TASK DETAILS ->
Of the entries below, return exactly those lines that fall between the one containing "thumb mcp: (200, 165)" and the one containing "pinky mcp: (228, 267)", the two end lines included.

Items listed in a dataset ->
──────────

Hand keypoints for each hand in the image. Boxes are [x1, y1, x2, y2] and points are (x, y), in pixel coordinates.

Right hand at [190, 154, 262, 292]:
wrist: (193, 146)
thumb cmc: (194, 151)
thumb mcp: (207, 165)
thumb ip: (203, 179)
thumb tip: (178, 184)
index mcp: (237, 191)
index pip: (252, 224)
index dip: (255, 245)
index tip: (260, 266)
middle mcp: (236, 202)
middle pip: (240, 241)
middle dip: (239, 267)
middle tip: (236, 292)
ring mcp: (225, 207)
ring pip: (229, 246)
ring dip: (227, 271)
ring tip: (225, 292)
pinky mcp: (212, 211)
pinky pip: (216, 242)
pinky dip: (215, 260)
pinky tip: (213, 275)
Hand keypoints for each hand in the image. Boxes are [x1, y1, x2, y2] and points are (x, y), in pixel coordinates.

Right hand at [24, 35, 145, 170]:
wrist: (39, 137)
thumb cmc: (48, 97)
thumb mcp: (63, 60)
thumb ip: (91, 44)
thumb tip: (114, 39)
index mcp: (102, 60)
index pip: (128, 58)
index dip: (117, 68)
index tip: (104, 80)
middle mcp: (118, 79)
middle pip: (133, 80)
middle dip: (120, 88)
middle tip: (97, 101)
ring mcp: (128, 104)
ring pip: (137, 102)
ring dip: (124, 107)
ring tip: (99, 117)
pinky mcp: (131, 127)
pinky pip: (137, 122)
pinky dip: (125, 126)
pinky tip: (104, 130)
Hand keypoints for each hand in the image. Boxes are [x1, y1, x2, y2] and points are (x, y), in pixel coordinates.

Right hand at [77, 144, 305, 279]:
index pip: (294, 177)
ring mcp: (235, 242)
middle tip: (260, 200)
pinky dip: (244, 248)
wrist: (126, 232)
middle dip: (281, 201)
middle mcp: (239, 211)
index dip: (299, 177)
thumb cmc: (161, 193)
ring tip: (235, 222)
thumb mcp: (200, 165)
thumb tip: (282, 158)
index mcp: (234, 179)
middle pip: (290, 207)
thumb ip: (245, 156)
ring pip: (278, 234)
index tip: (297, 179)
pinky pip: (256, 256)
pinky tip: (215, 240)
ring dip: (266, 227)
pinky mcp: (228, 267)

──────────

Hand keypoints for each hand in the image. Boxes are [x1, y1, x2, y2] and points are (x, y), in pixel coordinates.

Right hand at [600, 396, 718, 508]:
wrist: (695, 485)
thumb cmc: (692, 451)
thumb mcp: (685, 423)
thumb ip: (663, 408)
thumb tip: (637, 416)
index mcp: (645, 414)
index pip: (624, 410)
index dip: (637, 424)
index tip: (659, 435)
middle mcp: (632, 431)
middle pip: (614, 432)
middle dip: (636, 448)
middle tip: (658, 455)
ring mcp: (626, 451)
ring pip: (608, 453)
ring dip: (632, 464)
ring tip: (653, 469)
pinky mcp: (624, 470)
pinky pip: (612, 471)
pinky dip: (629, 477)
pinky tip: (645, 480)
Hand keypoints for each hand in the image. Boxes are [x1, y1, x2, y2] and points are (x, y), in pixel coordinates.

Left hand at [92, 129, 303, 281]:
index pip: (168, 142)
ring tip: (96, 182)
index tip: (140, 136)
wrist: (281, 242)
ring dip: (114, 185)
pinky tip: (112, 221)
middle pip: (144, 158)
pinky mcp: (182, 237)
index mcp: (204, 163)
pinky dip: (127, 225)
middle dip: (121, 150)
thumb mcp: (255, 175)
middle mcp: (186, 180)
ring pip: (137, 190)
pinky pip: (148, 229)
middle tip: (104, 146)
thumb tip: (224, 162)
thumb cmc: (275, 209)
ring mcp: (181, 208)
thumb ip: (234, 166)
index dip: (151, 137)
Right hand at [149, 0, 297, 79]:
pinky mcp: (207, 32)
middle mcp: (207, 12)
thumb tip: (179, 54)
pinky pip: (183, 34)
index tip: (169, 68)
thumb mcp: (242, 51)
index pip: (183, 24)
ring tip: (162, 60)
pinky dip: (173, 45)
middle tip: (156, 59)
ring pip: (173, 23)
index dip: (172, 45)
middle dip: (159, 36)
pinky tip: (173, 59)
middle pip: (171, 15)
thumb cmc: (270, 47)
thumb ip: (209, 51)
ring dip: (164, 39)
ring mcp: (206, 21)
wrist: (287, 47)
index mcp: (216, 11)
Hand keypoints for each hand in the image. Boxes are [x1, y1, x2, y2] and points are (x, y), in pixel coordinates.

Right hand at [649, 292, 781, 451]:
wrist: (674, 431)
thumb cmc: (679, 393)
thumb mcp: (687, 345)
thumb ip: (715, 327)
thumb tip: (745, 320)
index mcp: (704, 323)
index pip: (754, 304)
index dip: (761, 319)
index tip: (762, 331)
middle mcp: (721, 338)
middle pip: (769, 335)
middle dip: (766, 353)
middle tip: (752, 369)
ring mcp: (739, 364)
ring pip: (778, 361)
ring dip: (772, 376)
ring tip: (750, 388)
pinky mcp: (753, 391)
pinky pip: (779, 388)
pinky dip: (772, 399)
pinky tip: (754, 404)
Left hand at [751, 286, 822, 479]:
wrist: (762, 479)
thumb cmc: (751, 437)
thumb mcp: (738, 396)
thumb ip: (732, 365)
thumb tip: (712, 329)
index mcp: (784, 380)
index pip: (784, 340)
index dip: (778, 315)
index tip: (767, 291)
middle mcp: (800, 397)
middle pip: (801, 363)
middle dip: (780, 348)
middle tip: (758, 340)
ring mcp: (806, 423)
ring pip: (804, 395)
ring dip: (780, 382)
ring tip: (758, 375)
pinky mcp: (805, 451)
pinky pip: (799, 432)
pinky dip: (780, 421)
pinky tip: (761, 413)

──────────

TASK SOLUTION ->
thumb mcp: (200, 165)
thumb tip: (282, 158)
index mcp: (234, 179)
middle pip: (290, 207)
thumb ip: (245, 156)
ring pip: (278, 234)
index tip: (297, 179)
pinky pip: (256, 256)
pinky tip: (215, 240)
ring dip: (266, 227)
pinky mcp: (228, 267)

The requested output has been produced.